◆ Tasks and exercises
**1.** According to the passage on Galindo Garcés, which monastery received the joint land donation from Galindo and his wife Guldreguth?
**2.** Write the next part of the passage on Galindo Garcés, picking up right after its final sentence.

= Galindo Garcés =

Galindo Garcés ( 833?) was the son of García Galíndez "the Bad" who may have ruled the county of Aragon for a time after his father's death.

Galindo was born no earlier than 817, since his father married a daughter of King Íñigo Arista of Pamplona shortly after he had usurped the county of Aragon from Aznar Galíndez I. There is only a single document which confirms that Galindo succeeded his father as count no later than 833. He probably began his rule under a regency on account of his age. The document dates from the period 828–833. In it, Galindo, calling himself count, and his wife Guldreguth make a joint donation of land to the monastery of San Pedro de Siresa. In a later copy of the document, the dating clause was filled in with the date of 26 October (7 kalends November) in year 871 of the Spanish era, corresponding to AD 833, during the reign of Emperor Louis the Pious.

Dataset entries:
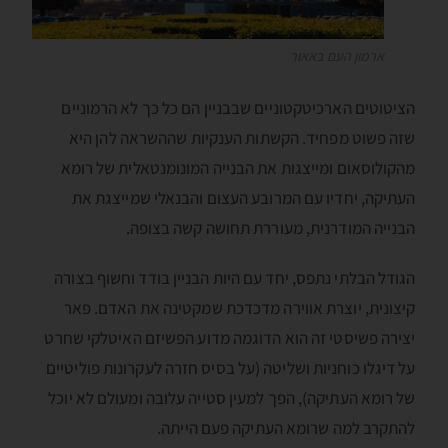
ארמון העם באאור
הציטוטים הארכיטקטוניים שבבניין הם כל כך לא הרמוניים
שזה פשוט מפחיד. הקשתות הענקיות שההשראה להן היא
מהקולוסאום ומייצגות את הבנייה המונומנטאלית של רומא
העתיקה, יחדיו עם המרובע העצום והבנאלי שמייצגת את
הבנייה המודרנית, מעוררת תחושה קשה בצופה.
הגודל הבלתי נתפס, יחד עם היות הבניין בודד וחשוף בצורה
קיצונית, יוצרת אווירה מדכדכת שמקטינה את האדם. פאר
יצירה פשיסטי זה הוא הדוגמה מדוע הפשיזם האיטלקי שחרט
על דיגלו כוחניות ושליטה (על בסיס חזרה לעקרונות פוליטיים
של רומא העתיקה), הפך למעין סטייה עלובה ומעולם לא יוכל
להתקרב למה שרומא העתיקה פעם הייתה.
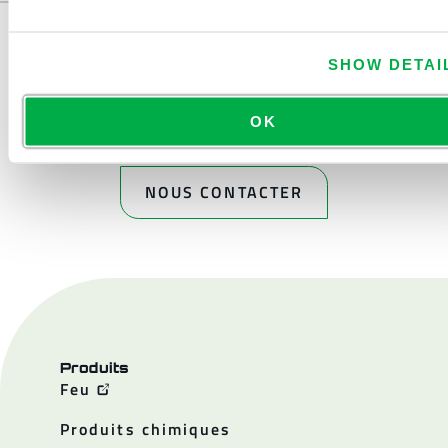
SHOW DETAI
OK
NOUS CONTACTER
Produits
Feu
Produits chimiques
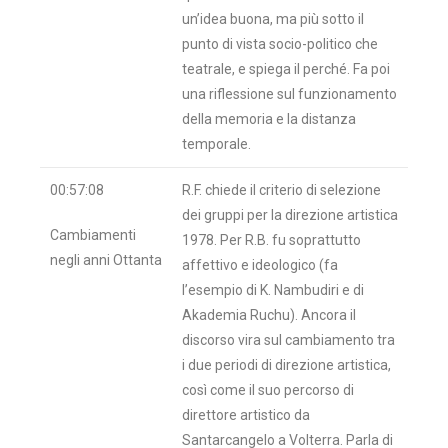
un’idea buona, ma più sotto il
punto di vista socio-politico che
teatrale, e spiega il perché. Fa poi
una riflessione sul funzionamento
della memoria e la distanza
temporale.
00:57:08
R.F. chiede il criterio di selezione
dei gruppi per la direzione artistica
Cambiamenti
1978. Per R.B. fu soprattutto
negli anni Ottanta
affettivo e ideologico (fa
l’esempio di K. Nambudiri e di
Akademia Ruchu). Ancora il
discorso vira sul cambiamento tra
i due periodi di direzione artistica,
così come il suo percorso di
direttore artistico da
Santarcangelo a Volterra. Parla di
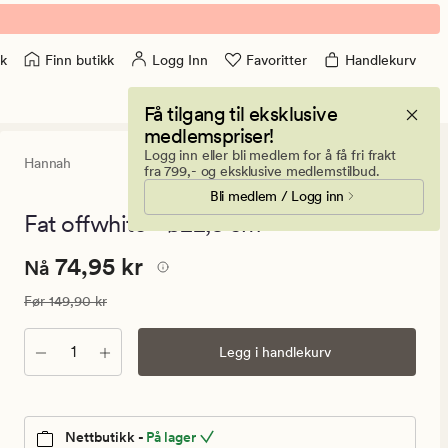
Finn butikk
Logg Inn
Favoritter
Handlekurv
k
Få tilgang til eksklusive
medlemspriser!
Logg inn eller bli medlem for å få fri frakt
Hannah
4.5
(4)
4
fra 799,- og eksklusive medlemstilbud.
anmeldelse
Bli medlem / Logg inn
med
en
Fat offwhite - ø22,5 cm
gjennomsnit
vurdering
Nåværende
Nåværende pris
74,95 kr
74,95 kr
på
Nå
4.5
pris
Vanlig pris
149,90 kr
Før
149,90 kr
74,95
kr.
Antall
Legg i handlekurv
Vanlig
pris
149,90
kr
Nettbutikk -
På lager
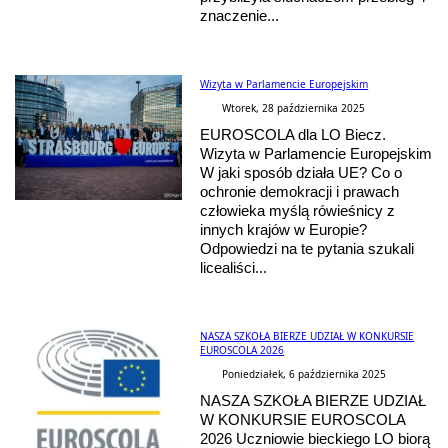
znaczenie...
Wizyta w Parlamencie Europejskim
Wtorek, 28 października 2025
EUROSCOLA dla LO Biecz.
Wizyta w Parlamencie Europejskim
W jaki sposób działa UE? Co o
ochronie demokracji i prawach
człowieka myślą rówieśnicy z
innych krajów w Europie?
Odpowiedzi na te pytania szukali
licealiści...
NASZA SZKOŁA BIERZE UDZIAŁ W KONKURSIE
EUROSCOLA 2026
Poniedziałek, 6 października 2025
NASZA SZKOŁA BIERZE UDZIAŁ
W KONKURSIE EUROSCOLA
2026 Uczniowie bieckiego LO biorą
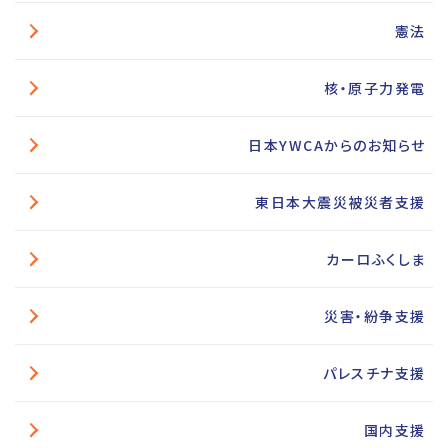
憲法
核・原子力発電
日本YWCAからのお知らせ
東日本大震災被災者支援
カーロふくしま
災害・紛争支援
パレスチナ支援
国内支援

◆ Answers in order
**1.** The monastery of San Pedro de Siresa.

**2.**
The Genealogies of Roda indicate that Aznar's son, Galindo Aznárez I, recovered his father's county at some point. There are many documents in which it is impossible to determine if the count Galindo in question was Galindo Garcés or Galindo Aznárez. Galindo Garcés is probably to be identified with the count who fixed the boundaries of the monastery of San Martín de Cillas in 828 in cooperation with King García Jiménez of Pamplona.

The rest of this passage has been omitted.